--- DIRECTIONS ---
Return every line of the listing below so that it matches the original exactly.

------------

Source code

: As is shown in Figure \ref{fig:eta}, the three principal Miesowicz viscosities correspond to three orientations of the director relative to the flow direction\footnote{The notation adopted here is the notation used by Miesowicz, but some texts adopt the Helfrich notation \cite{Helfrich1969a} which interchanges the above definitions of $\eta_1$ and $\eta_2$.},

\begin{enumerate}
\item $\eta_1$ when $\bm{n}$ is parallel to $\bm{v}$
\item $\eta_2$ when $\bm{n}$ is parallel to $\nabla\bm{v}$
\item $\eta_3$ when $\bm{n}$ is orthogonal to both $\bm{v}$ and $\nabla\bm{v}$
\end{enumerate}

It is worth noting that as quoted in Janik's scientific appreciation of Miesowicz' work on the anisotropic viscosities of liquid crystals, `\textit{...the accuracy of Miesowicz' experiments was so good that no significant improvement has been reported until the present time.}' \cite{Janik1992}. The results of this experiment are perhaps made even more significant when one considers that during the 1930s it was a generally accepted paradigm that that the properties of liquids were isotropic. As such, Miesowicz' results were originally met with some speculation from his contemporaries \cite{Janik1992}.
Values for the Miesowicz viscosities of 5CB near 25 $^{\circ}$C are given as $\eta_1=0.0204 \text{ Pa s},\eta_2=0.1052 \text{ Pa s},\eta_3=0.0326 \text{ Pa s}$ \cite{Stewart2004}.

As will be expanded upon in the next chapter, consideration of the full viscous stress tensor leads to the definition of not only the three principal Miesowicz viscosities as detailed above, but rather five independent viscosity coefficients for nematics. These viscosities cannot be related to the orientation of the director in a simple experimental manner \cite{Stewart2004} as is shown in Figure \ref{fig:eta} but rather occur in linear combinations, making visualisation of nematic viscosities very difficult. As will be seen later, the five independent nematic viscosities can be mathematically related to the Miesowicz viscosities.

------------

--- ANSWER BELOW ---
Source code

: As is shown in Figure \ref{fig:eta}, the three principal Miesowicz viscosities correspond to three orientations of the director relative to the flow direction\footnote{The notation adopted here is the notation used by Miesowicz, but some texts adopt the Helfrich notation \cite{Helfrich1969a} which interchanges the above definitions of $\eta_1$ and $\eta_2$.},

\begin{enumerate}
\item $\eta_1$ when $\bm{n}$ is parallel to $\bm{v}$
\item $\eta_2$ when $\bm{n}$ is parallel to $\nabla\bm{v}$
\item $\eta_3$ when $\bm{n}$ is orthogonal to both $\bm{v}$ and $\nabla\bm{v}$
\end{enumerate}

It is worth noting that as quoted in Janik's scientific appreciation of Miesowicz' work on the anisotropic viscosities of liquid crystals, `\textit{...the accuracy of Miesowicz' experiments was so good that no significant improvement has been reported until the present time.}' \cite{Janik1992}. The results of this experiment are perhaps made even more significant when one considers that during the 1930s it was a generally accepted paradigm that that the properties of liquids were isotropic. As such, Miesowicz' results were originally met with some speculation from his contemporaries \cite{Janik1992}.
Values for the Miesowicz viscosities of 5CB near 25 $^{\circ}$C are given as $\eta_1=0.0204 \text{ Pa s},\eta_2=0.1052 \text{ Pa s},\eta_3=0.0326 \text{ Pa s}$ \cite{Stewart2004}.

As will be expanded upon in the next chapter, consideration of the full viscous stress tensor leads to the definition of not only the three principal Miesowicz viscosities as detailed above, but rather five independent viscosity coefficients for nematics. These viscosities cannot be related to the orientation of the director in a simple experimental manner \cite{Stewart2004} as is shown in Figure \ref{fig:eta} but rather occur in linear combinations, making visualisation of nematic viscosities very difficult. As will be seen later, the five independent nematic viscosities can be mathematically related to the Miesowicz viscosities.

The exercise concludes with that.